### DATASET CONTENT:
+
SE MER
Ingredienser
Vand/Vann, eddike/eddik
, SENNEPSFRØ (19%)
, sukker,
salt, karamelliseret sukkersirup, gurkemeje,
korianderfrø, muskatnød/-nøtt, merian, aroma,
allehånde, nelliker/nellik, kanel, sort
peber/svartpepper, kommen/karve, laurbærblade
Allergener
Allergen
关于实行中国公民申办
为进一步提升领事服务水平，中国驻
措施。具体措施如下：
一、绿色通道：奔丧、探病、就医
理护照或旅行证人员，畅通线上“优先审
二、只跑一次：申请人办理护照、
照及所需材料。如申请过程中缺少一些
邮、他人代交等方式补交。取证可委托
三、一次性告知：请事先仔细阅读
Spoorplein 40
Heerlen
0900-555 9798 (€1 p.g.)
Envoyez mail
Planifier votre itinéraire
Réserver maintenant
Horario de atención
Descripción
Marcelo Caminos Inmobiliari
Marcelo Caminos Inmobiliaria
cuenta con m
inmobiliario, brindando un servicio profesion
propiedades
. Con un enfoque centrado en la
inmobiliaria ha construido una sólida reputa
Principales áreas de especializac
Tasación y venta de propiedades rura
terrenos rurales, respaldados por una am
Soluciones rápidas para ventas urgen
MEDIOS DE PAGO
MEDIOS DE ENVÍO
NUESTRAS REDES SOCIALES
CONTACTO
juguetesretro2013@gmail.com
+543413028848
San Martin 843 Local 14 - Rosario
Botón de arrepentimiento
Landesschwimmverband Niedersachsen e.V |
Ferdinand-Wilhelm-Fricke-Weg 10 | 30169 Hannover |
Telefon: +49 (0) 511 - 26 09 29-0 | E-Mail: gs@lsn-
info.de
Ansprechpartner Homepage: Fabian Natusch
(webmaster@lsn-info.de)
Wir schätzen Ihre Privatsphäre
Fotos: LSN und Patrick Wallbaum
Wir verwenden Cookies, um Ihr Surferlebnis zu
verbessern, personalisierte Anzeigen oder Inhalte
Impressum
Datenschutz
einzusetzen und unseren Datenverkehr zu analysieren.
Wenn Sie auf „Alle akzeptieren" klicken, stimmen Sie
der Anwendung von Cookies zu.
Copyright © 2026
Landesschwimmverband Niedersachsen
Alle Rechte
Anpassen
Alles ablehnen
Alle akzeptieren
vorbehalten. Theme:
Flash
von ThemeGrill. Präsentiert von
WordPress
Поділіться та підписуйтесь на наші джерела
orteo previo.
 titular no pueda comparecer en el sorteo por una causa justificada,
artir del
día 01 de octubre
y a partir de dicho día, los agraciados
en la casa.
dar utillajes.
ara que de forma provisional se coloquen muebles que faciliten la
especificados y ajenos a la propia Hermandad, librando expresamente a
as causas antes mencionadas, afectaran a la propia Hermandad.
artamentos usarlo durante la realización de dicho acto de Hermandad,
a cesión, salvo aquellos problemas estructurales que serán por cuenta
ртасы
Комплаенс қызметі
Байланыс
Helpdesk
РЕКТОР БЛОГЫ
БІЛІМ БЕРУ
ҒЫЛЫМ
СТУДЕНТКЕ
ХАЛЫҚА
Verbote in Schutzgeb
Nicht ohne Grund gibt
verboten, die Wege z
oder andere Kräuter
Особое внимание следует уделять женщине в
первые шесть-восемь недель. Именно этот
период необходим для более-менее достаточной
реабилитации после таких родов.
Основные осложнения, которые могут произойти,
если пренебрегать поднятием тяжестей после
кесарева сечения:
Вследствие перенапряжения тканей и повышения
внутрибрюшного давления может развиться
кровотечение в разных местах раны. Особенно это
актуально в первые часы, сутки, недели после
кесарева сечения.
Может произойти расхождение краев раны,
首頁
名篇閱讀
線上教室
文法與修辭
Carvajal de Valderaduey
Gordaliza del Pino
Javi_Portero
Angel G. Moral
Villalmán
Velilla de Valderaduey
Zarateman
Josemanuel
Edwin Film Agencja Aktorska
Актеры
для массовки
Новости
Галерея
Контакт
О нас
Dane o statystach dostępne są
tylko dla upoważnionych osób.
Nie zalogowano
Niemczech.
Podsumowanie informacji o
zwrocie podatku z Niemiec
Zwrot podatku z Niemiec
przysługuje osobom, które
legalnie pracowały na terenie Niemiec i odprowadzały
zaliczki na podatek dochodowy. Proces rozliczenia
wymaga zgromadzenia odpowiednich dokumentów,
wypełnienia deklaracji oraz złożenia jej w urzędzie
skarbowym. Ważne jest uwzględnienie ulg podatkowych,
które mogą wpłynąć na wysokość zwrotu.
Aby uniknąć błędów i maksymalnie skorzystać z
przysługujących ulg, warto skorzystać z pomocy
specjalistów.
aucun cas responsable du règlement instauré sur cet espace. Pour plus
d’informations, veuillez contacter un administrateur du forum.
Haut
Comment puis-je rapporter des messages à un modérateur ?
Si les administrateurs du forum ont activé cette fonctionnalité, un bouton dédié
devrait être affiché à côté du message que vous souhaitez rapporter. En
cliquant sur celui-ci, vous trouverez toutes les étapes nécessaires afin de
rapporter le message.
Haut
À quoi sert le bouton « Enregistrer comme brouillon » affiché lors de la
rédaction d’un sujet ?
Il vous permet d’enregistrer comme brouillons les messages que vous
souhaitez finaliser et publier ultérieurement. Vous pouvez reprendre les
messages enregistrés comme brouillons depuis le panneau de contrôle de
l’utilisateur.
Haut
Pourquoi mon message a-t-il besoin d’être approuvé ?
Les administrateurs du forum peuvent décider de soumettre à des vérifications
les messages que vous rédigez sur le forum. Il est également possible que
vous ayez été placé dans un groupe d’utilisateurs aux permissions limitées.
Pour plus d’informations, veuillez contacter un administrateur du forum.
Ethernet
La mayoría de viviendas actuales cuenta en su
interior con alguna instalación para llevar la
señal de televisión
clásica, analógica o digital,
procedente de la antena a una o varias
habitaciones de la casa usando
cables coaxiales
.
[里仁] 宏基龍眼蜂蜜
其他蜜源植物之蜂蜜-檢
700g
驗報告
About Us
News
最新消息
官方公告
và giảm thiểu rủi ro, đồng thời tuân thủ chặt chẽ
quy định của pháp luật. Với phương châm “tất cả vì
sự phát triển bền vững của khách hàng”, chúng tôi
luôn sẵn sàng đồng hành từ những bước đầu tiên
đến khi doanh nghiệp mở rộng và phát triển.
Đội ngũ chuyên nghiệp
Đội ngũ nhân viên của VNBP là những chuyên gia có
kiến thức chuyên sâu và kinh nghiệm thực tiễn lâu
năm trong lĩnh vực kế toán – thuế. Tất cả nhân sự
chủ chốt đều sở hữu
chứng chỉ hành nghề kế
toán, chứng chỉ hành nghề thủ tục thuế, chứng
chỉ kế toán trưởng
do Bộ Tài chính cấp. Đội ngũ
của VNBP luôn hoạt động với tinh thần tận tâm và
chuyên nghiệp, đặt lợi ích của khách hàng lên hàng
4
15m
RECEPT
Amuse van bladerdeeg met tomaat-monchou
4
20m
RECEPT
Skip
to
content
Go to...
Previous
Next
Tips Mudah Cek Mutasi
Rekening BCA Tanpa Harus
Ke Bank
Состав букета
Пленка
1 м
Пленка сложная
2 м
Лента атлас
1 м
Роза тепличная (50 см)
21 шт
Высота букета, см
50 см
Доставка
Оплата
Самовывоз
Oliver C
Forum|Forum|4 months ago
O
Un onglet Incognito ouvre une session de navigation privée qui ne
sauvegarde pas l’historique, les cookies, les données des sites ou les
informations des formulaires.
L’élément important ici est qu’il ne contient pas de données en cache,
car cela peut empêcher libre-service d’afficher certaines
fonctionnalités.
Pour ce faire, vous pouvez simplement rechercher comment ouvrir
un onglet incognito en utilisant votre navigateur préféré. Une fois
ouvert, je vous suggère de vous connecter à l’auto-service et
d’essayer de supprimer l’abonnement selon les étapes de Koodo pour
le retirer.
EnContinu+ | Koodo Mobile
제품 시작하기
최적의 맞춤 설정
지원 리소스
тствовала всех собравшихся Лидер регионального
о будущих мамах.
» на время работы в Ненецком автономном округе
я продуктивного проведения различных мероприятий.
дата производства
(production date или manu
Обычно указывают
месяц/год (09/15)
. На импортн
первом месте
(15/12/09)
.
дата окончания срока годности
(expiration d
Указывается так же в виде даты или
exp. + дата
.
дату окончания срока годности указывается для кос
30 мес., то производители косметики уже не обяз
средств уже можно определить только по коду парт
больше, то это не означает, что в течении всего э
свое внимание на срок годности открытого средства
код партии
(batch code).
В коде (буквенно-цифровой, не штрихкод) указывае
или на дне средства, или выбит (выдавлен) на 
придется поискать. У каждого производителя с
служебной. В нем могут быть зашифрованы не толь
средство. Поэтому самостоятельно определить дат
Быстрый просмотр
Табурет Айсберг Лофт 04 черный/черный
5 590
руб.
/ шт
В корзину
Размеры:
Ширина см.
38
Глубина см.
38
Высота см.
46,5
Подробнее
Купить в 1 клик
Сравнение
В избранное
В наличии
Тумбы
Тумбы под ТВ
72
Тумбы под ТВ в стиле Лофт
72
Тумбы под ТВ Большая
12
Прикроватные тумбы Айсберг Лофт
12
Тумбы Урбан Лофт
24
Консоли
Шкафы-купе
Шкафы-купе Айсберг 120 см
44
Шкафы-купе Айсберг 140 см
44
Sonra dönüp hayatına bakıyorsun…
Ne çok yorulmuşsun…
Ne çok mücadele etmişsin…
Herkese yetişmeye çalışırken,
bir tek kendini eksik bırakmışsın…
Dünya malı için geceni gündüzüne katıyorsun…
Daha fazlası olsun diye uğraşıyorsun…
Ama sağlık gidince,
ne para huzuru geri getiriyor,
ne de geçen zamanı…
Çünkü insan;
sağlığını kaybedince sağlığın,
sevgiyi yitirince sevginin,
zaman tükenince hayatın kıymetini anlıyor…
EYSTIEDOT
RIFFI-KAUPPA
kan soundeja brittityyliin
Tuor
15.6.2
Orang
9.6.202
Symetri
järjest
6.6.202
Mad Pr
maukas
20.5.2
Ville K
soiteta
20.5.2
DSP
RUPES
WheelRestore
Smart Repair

### TASK GOAL:
Reproduce, exactly as they stand in the data above, the lines from the one that holds "Edwin Film Agencja Aktorska" to the one that holds "les messages que vous rédigez", inclusive.

### TASK ANSWER:
Edwin Film Agencja Aktorska
Актеры
для массовки
Новости
Галерея
Контакт
О нас
Dane o statystach dostępne są
tylko dla upoważnionych osób.
Nie zalogowano
Niemczech.
Podsumowanie informacji o
zwrocie podatku z Niemiec
Zwrot podatku z Niemiec
przysługuje osobom, które
legalnie pracowały na terenie Niemiec i odprowadzały
zaliczki na podatek dochodowy. Proces rozliczenia
wymaga zgromadzenia odpowiednich dokumentów,
wypełnienia deklaracji oraz złożenia jej w urzędzie
skarbowym. Ważne jest uwzględnienie ulg podatkowych,
które mogą wpłynąć na wysokość zwrotu.
Aby uniknąć błędów i maksymalnie skorzystać z
przysługujących ulg, warto skorzystać z pomocy
specjalistów.
aucun cas responsable du règlement instauré sur cet espace. Pour plus
d’informations, veuillez contacter un administrateur du forum.
Haut
Comment puis-je rapporter des messages à un modérateur ?
Si les administrateurs du forum ont activé cette fonctionnalité, un bouton dédié
devrait être affiché à côté du message que vous souhaitez rapporter. En
cliquant sur celui-ci, vous trouverez toutes les étapes nécessaires afin de
rapporter le message.
Haut
À quoi sert le bouton « Enregistrer comme brouillon » affiché lors de la
rédaction d’un sujet ?
Il vous permet d’enregistrer comme brouillons les messages que vous
souhaitez finaliser et publier ultérieurement. Vous pouvez reprendre les
messages enregistrés comme brouillons depuis le panneau de contrôle de
l’utilisateur.
Haut
Pourquoi mon message a-t-il besoin d’être approuvé ?
Les administrateurs du forum peuvent décider de soumettre à des vérifications
les messages que vous rédigez sur le forum. Il est également possible que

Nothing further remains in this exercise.